On voit une Vera dévouée pour son prochain (sa mère malade, un voisin souffrant), toujours prête à rendre service et ne demandant rien en échange. C'est ainsi qu'on la voit pratiquer des avortements clandestins à l'aide de poire de lavement, savon et désinfectant, toujours avec la douceur qui la caractérise. Une amie d'enfance de Véra lui organise ces rendez-vous qu'elle facture une certaine somme d'argent aux femmes enceintes, sans que notre héroïne soit au courant.
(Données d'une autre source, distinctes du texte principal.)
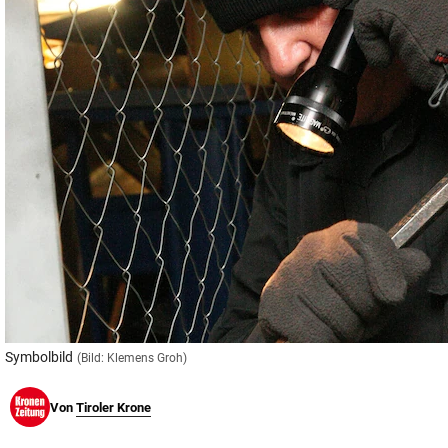
© Krone Multimedia GmbH & Co KG 2026
Muthgasse 2, 1190 Wien
Symbolbild
(Bild: Klemens Groh)
Von
Tiroler Krone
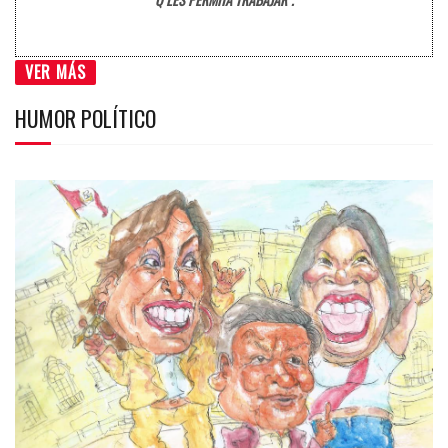
VER MÁS
HUMOR POLÍTICO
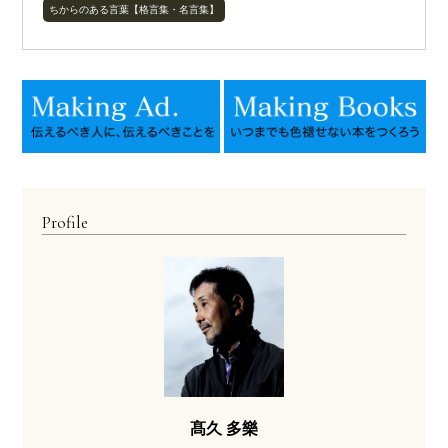
ちからのある言葉【格言集・名言集】
Profile
髙久 多樂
Un avortement se passe mal et la femme manque de mourir. À l'hôpital, on met la pression sur la mère de l'avortée (qui connaissait Vera) pour dénoncer la responsable.
Un jour de fête de famille, la police débarque chez Vera...
Le cinéphile sait qu'avec Mike Leigh, il va assister à des moments de virtuosité en matière d'interprétations toujours aussi intenses. Après Brenda Blethyn, Timothy Spall, c'est ici Imelda Staunton qui, dans la deuxième moitié du film, donne beaucoup d'elle-même en pleurant la plupart du temps.
Le style de Mike Leigh, qui a écrit le scénario, est un croisement entre de grande séances d'improvisation en pré-production puis en filmant le tout en un ton naturaliste typique d'un certain cinéma britannique (Ken Loach pour ne pas le citer).
Pour développer son sujet social, l'auteur nous tisse une héroïne parfaite, épouse idéale, mère aimante, amie dévouée, (le coeur d'or cher à Lars Von Trier) si bien qu'à la fin on ne peut qu'avoir une empathie extrême pour l'héroïne qui finit en suppliciée.
Quoi qu'il en soit Mike Leigh réussit encore son coup avec ce désormais standard du cinéma social britannique qui sera largement récompensé.